● Your task:
Within the records below, find each line with the word "Left" and copy it out.

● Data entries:
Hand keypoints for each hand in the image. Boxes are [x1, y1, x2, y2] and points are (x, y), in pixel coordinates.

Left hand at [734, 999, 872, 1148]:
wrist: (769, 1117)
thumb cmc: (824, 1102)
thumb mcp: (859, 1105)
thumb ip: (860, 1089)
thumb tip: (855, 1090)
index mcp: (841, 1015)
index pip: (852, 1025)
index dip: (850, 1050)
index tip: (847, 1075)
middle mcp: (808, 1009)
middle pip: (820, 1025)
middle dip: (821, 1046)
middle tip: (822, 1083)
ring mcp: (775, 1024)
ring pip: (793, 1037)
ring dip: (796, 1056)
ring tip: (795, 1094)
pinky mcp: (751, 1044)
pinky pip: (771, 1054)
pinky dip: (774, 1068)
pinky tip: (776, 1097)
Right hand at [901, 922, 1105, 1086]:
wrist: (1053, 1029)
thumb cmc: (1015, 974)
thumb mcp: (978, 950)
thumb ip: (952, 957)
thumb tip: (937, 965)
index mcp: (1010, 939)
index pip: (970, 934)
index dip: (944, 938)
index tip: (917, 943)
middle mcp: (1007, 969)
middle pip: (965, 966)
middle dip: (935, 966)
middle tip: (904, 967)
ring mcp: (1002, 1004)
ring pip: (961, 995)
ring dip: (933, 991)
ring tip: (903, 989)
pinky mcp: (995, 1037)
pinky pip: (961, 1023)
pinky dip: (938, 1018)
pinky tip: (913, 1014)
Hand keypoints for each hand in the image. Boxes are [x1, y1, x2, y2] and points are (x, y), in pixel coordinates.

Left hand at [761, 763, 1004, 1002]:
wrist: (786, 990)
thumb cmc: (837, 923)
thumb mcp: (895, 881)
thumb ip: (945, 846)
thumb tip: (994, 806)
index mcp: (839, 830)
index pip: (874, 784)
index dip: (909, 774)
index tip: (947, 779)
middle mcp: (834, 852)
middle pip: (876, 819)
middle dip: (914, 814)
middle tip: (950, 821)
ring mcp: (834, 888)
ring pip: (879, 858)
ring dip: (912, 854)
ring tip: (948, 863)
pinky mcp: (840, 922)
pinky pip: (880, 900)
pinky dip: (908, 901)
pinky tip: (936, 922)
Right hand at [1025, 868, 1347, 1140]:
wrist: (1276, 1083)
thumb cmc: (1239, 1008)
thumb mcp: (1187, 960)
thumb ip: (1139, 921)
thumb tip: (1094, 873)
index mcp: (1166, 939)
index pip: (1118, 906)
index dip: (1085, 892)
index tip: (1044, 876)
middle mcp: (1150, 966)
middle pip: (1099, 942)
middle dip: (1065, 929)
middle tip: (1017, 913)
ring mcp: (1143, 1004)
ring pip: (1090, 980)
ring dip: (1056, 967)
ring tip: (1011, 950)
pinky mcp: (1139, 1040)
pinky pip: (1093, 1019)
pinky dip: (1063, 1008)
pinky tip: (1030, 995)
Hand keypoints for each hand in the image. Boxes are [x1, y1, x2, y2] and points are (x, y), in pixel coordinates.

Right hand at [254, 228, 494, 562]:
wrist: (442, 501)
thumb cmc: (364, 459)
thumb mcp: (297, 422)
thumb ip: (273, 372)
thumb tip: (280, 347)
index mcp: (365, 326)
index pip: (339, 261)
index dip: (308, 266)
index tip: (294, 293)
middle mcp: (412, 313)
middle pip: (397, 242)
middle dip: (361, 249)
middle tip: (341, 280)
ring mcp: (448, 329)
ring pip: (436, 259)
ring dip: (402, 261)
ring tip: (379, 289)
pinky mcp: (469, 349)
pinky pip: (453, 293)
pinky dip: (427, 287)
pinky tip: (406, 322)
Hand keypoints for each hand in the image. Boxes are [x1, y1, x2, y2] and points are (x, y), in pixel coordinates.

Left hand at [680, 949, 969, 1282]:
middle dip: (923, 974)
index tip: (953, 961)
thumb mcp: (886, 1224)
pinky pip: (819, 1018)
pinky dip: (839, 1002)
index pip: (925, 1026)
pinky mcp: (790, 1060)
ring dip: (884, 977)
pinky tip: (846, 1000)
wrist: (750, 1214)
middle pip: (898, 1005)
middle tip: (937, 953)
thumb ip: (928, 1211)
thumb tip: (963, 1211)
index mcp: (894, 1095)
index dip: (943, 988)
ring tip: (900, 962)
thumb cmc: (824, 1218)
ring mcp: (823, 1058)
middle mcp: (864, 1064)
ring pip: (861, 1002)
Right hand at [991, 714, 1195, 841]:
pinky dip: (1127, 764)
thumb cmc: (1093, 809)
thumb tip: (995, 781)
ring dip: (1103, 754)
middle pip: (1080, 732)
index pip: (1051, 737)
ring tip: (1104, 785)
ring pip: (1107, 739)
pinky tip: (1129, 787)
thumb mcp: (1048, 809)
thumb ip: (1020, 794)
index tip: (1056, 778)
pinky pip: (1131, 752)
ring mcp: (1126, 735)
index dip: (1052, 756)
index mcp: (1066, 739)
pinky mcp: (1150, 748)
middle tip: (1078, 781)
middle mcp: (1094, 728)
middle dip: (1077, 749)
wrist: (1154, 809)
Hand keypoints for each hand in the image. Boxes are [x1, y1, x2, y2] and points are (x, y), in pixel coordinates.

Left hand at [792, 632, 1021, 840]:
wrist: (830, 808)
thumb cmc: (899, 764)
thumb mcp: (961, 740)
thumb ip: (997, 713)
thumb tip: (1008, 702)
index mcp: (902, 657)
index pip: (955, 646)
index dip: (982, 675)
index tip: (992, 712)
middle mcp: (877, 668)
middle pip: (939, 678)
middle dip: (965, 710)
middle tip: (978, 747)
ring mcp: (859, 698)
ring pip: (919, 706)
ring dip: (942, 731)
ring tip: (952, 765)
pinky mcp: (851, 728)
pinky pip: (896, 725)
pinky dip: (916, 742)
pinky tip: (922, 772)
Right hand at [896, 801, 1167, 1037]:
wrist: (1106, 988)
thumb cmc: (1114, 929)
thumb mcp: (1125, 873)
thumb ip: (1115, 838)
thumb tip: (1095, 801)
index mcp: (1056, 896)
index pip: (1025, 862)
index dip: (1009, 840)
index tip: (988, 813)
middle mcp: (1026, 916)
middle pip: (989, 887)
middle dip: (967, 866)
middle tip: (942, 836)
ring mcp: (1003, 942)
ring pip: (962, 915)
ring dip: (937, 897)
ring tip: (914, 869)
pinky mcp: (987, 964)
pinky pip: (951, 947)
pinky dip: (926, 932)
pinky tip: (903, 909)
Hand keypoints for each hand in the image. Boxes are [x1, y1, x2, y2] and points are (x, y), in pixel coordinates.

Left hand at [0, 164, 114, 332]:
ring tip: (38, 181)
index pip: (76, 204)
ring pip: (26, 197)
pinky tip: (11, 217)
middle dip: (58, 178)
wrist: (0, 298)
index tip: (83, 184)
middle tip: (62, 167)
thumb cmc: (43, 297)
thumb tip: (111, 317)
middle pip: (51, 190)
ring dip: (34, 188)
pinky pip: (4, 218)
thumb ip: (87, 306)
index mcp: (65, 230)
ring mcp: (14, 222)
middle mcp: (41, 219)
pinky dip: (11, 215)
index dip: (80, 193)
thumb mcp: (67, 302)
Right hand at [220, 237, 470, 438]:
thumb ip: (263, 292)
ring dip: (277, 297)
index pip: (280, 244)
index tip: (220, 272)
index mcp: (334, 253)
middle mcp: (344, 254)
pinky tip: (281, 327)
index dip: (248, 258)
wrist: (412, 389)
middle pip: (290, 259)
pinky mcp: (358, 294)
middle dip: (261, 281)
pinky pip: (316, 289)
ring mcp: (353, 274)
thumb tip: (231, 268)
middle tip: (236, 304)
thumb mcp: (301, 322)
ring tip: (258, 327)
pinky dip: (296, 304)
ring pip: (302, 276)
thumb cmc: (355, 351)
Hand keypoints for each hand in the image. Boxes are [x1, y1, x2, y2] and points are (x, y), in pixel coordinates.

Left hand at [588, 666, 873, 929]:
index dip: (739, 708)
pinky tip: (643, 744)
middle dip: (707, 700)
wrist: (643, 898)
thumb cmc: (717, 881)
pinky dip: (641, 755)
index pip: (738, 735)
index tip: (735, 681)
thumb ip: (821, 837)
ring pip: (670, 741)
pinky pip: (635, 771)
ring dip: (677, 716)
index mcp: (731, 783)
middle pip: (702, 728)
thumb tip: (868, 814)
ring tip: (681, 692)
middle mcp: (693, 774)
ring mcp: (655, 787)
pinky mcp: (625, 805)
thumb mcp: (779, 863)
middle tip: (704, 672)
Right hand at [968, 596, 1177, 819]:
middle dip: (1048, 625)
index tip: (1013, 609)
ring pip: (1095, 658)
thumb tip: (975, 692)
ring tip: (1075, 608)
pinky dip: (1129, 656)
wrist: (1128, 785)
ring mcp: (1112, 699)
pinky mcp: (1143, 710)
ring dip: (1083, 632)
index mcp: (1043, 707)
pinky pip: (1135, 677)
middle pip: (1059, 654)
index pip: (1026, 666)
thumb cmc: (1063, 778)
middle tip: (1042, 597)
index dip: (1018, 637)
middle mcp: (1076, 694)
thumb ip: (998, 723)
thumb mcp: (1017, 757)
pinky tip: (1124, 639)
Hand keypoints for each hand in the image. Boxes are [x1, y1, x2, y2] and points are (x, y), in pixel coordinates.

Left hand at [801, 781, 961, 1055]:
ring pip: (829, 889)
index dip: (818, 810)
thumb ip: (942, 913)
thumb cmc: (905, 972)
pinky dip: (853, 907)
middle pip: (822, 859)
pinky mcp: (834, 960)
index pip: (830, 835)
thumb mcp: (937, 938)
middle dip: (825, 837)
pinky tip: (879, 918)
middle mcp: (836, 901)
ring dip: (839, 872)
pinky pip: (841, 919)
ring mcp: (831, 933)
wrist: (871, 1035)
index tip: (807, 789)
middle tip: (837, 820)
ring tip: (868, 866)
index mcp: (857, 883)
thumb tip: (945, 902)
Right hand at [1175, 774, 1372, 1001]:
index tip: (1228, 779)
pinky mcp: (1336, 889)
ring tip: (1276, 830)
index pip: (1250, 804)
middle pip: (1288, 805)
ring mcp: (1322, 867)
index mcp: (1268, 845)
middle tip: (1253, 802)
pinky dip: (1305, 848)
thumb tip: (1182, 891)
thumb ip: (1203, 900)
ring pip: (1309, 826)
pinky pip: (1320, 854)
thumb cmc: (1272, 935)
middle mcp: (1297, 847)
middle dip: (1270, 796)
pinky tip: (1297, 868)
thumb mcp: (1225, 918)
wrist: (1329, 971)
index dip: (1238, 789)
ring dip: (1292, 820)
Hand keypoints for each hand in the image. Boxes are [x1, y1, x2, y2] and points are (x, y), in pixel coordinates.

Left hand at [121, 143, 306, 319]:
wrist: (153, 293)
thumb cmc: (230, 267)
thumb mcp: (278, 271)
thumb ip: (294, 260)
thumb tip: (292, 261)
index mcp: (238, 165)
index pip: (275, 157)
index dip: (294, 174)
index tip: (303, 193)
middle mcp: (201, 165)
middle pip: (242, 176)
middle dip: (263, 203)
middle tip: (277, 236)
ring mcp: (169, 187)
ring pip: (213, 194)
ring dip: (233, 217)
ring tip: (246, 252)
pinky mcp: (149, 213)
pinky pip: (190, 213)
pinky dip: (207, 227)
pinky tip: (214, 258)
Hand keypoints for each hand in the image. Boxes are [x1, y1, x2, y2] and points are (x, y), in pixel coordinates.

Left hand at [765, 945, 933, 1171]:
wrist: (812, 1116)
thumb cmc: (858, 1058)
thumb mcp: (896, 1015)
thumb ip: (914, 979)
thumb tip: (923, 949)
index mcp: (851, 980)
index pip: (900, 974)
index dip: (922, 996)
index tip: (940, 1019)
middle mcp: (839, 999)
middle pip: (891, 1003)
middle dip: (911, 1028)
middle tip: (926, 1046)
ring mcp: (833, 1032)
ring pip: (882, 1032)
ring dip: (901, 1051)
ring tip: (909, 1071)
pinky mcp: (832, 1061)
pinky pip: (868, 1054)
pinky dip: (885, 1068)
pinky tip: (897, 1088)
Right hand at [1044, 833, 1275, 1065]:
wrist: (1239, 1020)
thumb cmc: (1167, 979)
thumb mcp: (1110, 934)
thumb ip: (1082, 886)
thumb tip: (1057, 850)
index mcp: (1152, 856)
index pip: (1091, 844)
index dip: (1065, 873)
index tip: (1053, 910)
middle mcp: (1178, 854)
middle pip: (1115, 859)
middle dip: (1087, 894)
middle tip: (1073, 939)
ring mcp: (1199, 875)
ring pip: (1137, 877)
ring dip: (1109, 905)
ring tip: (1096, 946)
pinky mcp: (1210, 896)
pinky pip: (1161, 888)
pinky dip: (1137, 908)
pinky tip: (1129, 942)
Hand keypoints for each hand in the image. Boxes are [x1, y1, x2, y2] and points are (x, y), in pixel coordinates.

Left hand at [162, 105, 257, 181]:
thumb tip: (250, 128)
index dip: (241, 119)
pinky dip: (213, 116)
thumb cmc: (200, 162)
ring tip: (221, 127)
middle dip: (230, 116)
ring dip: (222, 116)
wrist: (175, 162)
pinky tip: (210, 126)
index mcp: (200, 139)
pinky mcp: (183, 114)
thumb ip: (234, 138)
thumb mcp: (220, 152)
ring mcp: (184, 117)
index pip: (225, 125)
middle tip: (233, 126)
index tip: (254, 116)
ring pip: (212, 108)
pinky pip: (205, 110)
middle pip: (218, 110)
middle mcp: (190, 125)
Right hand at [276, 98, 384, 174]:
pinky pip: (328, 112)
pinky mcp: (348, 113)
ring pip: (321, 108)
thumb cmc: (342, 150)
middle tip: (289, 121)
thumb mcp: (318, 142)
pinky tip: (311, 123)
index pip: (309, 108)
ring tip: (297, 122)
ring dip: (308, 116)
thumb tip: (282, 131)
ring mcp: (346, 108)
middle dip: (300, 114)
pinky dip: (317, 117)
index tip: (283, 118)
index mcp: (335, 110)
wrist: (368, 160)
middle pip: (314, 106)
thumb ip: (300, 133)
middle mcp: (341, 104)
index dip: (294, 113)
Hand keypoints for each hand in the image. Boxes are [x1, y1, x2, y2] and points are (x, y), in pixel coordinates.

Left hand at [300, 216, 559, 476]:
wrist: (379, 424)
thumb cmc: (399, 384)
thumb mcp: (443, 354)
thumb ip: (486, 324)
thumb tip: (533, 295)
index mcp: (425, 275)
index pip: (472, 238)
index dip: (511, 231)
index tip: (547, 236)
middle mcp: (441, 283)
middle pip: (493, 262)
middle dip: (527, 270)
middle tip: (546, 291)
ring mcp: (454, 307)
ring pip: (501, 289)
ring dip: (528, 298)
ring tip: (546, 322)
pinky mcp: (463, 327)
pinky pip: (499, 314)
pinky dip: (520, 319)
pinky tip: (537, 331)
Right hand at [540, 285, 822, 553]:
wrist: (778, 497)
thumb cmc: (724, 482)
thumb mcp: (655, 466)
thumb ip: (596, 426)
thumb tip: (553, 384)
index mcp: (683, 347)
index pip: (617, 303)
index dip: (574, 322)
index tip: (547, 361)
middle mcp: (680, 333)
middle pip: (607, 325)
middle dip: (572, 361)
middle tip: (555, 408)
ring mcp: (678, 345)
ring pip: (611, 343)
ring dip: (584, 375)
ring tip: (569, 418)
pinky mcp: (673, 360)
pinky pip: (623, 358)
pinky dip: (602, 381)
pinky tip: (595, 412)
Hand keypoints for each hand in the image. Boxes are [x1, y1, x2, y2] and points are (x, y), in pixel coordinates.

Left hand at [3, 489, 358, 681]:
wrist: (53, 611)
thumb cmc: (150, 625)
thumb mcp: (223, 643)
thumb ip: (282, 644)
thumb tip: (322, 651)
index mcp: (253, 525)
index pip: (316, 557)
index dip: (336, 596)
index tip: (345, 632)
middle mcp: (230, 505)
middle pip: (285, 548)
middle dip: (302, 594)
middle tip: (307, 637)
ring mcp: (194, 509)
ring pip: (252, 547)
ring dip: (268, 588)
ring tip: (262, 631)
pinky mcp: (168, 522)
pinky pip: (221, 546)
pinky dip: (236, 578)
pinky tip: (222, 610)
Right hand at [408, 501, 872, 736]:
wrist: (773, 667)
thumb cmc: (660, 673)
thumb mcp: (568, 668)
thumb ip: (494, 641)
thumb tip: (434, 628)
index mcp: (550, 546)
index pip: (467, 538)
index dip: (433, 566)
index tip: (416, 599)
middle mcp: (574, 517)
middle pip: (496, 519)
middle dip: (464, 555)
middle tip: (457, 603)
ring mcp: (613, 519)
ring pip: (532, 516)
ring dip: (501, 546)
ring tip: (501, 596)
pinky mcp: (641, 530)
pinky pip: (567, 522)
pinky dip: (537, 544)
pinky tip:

● Solved problem:
Left hand at [734, 999, 872, 1148]:
Left hand at [761, 763, 1004, 1002]:
Left hand at [680, 949, 969, 1282]:
Left hand at [792, 632, 1021, 840]:
Left hand at [0, 164, 114, 332]:
Left hand at [588, 666, 873, 929]:
Left hand at [801, 781, 961, 1055]:
Left hand at [121, 143, 306, 319]:
Left hand at [765, 945, 933, 1171]:
Left hand at [162, 105, 257, 181]:
Left hand at [300, 216, 559, 476]:
Left hand at [3, 489, 358, 681]:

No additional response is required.